Meanwhile he wrote and rewrote sections of Finnegans Wake; often a passage was revised more than a dozen times before he was satisfied. Basically the book is, in one sense, the story of a publican in Chapelizod, near Dublin, his wife, and their three children, but Mr. Humphrey Chimpden Earwicker (often designated by variations on his initials, HCE, one form of which is “Here Comes Everybody”), Anna Livia Plurabelle, Kevin, Jerry, and Isabel are every family of humankind, the archetypal family about whom all humanity is dreaming.

The 18th-century Italian Giambattista Vico provides the basic theory that history is cyclic; to demonstrate this the book begins with the end of a sentence left unfinished on the last page. It is thousands of dreams in one.

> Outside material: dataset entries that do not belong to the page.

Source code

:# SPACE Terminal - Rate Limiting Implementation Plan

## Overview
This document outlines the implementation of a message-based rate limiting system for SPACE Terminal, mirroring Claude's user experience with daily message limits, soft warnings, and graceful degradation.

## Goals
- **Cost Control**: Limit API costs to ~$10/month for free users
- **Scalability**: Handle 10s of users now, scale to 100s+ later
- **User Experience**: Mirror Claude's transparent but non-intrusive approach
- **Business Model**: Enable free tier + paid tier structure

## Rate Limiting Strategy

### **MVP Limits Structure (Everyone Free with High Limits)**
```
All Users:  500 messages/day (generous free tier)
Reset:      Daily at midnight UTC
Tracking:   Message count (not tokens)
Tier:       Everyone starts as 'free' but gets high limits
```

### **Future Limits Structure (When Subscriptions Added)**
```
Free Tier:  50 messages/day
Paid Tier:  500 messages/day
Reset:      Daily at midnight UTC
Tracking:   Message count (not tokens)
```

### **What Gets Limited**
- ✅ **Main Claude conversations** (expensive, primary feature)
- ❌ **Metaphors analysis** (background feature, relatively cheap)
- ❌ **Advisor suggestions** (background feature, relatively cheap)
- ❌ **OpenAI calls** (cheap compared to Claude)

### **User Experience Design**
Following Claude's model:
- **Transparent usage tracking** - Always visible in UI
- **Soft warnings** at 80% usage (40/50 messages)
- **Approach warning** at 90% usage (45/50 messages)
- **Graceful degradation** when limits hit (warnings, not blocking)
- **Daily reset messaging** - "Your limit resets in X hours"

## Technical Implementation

Languages merge: Anna Livia has “vlossyhair”—włosy being Polish for “hair”; “a bad of wind” blows, bâd being Turkish for “wind.” Characters from literature and history appear and merge and disappear as “the intermisunderstanding minds of the anticollaborators” dream on. On another level, the protagonists are the city of Dublin and the River Liffey—which flows enchantingly through the pages, “leaning with the sloothering slide of her, giddygaddy, grannyma, gossipaceous Anna Livia”—standing as representatives of the history of Ireland and, by extension, of all human history. And throughout the book Joyce himself is present, joking, mocking his critics, defending his theories, remembering his father, enjoying himself.

After the fall of France in World War II (1940), Joyce took his family back to Zürich, where he died, still disappointed with the reception given to his last book.